### Extracted page text data
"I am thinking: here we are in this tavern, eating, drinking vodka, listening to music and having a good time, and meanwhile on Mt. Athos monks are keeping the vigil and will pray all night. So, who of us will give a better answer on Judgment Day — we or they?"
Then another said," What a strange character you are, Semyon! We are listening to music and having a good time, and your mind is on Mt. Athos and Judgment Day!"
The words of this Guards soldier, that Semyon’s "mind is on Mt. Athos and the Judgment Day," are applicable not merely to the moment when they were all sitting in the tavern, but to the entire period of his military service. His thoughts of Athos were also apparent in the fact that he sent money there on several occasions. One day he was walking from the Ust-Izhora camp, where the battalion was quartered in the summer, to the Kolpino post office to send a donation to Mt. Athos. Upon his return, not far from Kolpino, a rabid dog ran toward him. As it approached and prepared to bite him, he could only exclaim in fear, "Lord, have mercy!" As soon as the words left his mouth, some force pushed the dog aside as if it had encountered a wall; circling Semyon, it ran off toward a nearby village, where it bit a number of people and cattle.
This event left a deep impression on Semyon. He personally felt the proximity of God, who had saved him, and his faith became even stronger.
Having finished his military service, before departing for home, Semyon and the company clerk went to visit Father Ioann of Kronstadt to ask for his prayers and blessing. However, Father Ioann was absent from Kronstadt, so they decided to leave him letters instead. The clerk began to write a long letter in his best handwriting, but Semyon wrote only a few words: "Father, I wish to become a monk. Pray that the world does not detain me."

### ACTIVITY
Please write out, exactly as they appear, only the lines from the one holding "The words of" through the end of the data.

### YOUR RESPONSE
The words of this Guards soldier, that Semyon’s "mind is on Mt. Athos and the Judgment Day," are applicable not merely to the moment when they were all sitting in the tavern, but to the entire period of his military service. His thoughts of Athos were also apparent in the fact that he sent money there on several occasions. One day he was walking from the Ust-Izhora camp, where the battalion was quartered in the summer, to the Kolpino post office to send a donation to Mt. Athos. Upon his return, not far from Kolpino, a rabid dog ran toward him. As it approached and prepared to bite him, he could only exclaim in fear, "Lord, have mercy!" As soon as the words left his mouth, some force pushed the dog aside as if it had encountered a wall; circling Semyon, it ran off toward a nearby village, where it bit a number of people and cattle.
This event left a deep impression on Semyon. He personally felt the proximity of God, who had saved him, and his faith became even stronger.
Having finished his military service, before departing for home, Semyon and the company clerk went to visit Father Ioann of Kronstadt to ask for his prayers and blessing. However, Father Ioann was absent from Kronstadt, so they decided to leave him letters instead. The clerk began to write a long letter in his best handwriting, but Semyon wrote only a few words: "Father, I wish to become a monk. Pray that the world does not detain me."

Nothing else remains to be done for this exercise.